Sometimes, when pressing the right arrow key, the characters hge9+ appear where the cursor is and then the cursor moves. If NumLock is turned off, instead of hge9+ only hge+ appears and the cursor moves up the screen, making me believe that the 9 in hge9+ is related to the key 9 on the numeric pad (since whithout NumLock, the 9 key is Page Up). Also, when I press the Delete key, I get the characters 65s'73 and then it deletes the following letter. If I press delete several times, the s is sometimes with CAPS, like this: 65s'7365S'7365s'7365S'73 .
This is very frustrating, not being able to properly edit any document. The same thing happens when NumLock is off and I press the 6 key on the numeric pad (which is right arrow). I checked that my drivers are up to date, and they are. 
Does anyone know what could be causing this? Thank you very much for your time.
Paul


----------



## joeten (Dec 4, 2008)

Hi and welcome to TSF try reinstalling the drivers usually it is bundled with the touchpad package found here ASUSTeK Computer Inc. -Support- Drivers and Download K50IJ ensure you choose the correct operating system IE win 7 32 bit or 64 bit there is also a keyboard device filter under utilities though i have not checked what it really does.


----------



## paul_faltic (Jun 6, 2014)

I've already reinstalled the TouchPad driver and the Keyboard Filter utiliy. Still no results. I forgot to mention I am using the 64bit Windows version. The problem is I can't reproduce the problem. It only happens sometime (and of course only when I need it the most).


----------



## oscer1 (Jan 27, 2010)

After you try what joeten suggested try the onscreen keyboard. If that works fine could be a faulty keyboard. Can also try an external keyboard.


----------



## paul_faltic (Jun 6, 2014)

oscer1 said:


> After you try what joeten suggested try the onscreen keyboard. If that works fine could be a faulty keyboard. Can also try an external keyboard.
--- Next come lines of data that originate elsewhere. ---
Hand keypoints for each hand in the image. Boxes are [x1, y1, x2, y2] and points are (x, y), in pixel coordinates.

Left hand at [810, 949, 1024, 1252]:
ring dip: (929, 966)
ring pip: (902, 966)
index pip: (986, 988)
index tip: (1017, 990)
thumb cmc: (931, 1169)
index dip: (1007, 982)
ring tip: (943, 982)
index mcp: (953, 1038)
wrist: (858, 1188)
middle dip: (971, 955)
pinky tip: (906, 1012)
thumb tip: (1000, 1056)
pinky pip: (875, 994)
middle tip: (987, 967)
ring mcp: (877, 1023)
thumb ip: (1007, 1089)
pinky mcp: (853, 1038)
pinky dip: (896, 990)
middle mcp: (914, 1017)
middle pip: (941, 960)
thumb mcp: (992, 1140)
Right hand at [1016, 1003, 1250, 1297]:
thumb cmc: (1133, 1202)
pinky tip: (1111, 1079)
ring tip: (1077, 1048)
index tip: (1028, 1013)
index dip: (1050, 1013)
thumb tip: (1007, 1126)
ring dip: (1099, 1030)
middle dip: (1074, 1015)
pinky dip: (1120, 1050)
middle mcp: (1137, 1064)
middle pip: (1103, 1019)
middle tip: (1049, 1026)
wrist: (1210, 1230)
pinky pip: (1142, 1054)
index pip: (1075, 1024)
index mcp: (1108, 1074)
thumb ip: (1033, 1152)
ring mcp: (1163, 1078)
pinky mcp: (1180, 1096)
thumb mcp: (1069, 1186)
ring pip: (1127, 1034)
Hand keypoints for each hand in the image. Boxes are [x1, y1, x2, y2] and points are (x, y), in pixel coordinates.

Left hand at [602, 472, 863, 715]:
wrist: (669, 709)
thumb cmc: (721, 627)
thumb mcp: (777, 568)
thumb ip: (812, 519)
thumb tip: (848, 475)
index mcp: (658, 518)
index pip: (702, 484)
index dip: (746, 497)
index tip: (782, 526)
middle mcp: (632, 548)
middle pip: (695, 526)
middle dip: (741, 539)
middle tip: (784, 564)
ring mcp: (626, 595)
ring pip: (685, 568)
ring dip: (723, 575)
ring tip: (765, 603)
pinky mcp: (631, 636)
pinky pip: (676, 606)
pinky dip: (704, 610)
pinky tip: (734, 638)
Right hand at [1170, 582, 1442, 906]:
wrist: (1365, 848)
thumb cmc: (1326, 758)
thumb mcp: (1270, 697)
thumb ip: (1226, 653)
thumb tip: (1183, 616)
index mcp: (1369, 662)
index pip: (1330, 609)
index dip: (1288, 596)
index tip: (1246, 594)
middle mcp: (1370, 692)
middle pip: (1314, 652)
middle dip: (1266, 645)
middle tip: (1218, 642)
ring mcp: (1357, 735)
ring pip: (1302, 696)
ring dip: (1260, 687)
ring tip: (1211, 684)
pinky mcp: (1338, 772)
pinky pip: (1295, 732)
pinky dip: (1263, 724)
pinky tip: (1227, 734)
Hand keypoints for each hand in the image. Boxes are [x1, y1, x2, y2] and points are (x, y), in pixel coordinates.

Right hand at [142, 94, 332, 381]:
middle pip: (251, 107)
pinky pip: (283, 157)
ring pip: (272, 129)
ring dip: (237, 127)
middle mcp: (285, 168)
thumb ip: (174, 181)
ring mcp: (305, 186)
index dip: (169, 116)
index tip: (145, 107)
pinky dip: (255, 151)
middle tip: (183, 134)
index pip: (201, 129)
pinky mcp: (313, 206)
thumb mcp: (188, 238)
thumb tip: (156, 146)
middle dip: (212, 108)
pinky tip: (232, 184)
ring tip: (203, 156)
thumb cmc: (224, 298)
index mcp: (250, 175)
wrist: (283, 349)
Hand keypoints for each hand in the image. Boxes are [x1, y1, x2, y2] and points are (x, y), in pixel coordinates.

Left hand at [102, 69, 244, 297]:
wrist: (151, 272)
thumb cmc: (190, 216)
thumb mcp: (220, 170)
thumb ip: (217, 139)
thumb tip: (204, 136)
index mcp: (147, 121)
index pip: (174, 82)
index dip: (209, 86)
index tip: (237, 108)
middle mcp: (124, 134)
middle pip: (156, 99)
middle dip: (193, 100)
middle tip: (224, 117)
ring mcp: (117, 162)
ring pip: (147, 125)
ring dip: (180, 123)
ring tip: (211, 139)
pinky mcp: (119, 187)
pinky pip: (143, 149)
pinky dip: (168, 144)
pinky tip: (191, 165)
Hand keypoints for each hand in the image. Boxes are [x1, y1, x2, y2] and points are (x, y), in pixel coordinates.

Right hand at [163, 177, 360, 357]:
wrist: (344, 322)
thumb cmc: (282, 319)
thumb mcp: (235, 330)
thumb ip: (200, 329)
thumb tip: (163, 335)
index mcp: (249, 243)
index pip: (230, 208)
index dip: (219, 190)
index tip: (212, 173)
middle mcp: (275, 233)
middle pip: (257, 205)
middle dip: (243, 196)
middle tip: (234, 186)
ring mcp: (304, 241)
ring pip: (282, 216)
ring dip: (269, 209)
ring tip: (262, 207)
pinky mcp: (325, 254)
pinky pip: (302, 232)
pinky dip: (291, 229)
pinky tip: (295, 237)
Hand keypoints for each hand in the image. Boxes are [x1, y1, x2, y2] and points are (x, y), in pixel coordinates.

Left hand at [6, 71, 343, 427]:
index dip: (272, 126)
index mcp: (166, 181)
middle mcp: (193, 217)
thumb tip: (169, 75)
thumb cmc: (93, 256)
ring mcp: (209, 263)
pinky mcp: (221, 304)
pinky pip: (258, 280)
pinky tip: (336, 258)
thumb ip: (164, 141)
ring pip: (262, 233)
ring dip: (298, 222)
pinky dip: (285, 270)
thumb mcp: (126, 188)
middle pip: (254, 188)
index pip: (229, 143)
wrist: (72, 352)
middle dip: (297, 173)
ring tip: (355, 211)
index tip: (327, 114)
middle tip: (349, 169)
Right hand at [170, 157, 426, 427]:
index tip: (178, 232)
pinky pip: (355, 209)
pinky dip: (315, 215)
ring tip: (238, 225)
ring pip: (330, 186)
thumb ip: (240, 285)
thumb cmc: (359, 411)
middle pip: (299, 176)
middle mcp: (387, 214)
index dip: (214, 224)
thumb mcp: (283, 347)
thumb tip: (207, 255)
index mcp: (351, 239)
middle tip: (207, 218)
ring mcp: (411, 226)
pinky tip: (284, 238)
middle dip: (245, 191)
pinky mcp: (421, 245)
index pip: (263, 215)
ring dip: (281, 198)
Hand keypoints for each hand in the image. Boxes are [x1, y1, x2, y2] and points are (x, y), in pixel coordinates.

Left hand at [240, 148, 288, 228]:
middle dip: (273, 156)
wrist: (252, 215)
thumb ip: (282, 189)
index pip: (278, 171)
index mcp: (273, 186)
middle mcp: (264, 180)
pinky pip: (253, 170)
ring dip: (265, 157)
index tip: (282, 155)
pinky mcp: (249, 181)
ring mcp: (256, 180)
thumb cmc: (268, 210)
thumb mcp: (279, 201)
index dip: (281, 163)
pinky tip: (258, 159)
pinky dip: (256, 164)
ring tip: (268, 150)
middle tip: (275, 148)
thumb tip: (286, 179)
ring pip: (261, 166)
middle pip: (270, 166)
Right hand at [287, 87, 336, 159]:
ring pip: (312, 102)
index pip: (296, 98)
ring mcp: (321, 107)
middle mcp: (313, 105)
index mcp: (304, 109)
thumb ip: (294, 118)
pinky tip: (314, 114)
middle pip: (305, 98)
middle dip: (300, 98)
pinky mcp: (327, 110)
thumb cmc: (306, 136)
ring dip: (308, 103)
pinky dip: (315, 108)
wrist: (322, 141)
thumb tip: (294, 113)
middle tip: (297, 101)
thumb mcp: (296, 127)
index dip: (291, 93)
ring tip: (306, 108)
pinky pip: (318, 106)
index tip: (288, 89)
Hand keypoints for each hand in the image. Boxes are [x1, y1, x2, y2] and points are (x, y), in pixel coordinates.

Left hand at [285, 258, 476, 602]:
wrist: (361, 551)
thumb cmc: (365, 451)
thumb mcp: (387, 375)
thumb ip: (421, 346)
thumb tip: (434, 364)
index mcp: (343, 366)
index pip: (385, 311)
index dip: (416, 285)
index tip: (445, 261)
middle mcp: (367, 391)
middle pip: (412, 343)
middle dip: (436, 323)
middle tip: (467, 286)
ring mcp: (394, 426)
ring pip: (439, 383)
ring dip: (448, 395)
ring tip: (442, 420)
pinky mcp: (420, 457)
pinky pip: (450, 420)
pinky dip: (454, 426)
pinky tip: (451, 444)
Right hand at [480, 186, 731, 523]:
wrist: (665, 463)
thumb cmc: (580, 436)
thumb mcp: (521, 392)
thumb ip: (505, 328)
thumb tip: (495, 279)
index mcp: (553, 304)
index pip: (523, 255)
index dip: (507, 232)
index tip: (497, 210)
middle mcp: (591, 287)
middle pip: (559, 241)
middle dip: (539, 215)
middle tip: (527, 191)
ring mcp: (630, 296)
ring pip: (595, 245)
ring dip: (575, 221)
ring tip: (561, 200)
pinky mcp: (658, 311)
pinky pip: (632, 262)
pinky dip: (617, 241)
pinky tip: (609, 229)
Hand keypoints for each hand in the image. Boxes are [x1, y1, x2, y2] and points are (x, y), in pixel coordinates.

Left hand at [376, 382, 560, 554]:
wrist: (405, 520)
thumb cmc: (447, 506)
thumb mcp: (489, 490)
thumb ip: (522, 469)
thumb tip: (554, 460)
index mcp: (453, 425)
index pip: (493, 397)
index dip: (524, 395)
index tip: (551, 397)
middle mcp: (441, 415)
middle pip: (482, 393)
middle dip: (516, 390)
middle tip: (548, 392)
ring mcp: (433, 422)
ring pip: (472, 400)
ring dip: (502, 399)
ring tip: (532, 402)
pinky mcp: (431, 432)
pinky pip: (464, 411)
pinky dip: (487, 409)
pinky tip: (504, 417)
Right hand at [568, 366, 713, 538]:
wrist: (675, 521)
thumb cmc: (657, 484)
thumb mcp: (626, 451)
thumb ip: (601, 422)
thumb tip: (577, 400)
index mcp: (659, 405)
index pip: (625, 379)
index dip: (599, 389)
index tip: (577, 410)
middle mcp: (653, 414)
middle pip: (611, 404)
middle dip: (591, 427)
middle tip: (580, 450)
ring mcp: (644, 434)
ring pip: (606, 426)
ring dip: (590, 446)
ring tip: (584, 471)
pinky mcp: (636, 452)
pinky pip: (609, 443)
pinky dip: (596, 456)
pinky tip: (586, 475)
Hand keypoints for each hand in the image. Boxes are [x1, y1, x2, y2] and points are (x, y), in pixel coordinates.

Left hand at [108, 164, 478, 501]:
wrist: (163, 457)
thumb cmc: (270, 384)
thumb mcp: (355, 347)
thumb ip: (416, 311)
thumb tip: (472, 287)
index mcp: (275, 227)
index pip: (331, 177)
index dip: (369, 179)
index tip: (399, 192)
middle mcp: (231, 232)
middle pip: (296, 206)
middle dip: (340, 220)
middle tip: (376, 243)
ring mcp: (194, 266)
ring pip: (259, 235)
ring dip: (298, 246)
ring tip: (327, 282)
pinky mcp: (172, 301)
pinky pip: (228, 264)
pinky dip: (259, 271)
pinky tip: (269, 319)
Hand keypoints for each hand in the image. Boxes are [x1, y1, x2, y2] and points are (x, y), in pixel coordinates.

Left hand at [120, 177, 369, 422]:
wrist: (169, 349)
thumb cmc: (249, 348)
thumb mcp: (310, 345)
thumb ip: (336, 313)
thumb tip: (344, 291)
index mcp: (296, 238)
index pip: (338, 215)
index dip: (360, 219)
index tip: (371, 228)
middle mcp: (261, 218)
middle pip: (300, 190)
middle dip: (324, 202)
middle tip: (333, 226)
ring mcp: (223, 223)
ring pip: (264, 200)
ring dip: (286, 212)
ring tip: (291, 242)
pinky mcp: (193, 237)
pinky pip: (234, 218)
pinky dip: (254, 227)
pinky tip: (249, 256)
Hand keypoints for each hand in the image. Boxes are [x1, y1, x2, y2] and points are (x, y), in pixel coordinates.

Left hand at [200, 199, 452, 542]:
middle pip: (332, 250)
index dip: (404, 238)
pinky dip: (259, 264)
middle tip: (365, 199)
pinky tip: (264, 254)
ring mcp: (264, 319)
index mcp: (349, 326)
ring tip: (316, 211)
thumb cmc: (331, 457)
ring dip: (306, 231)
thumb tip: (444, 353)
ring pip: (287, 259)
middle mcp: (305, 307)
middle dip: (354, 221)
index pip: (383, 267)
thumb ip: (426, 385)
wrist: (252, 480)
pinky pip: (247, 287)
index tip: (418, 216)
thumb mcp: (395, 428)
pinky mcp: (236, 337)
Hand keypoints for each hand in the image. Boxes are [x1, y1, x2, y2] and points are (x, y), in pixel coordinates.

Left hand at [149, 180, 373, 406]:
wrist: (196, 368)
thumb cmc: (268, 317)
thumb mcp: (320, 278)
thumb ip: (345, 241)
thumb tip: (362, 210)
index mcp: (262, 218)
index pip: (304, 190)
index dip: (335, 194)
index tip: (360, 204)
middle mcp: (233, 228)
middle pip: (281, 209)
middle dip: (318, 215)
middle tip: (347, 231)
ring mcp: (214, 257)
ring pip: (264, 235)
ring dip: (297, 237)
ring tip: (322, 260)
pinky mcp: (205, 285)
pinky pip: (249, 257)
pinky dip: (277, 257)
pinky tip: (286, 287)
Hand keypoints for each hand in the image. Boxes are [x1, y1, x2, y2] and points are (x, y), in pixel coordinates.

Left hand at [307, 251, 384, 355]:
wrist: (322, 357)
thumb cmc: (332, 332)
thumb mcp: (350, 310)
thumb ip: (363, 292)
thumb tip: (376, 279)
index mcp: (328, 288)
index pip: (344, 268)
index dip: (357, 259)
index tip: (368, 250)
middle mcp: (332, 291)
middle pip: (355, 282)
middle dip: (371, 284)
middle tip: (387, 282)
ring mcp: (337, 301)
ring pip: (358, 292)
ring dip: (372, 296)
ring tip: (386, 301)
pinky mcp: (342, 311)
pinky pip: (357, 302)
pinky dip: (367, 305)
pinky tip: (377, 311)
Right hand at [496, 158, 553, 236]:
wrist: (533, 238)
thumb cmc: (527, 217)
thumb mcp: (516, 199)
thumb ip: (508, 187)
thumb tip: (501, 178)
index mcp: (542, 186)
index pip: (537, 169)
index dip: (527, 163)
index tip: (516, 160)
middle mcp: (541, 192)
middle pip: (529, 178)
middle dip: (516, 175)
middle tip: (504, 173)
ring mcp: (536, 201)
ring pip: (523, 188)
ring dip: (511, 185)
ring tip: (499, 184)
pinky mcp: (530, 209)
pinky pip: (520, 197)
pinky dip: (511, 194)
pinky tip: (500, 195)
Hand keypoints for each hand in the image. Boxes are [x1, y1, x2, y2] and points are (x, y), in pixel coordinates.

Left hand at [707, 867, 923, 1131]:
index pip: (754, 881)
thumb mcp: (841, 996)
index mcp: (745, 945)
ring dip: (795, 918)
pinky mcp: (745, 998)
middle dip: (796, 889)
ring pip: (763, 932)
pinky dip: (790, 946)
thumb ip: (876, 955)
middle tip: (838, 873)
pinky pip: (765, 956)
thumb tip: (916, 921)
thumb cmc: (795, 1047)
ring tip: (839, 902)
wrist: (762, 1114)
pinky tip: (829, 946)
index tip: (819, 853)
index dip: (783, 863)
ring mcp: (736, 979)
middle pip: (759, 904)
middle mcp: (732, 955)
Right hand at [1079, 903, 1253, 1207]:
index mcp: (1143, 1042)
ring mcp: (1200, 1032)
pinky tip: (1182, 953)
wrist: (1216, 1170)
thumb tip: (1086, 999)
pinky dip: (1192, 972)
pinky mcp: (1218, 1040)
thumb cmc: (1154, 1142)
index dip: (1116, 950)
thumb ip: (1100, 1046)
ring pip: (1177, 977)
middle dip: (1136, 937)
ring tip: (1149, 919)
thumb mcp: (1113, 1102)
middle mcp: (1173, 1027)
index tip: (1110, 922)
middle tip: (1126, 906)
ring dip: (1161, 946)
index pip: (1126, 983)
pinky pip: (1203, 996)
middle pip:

The on-screen keyboard keyboard works fine. However, as I said I can't reproduce the problem whenever I want to. I will also try with an external keyboard and the on-screen one when the problem reoccurs and I will reply with the results. 

Oh, and thank you all for your time in helping with this problem.


----------



## oscer1 (Jan 27, 2010)

Ok keep us posted. Your welcome


----------



## aliharputt (Mar 12, 2015)

Hi;

Paul did u solve ur problem? If solved how? Can u explain?


----------



## paul_faltic (Jun 6, 2014)

Hello,

I've tried several solutions, including going to a service shop and cleaning the keyboard (just in case stuff got spilled on it over the years) but nothing worked. In the end I changed the keyboard all together (cause something did eventually get spilled over it :blush: and lots of keys were affected).
Thank you all for your help anyway


----------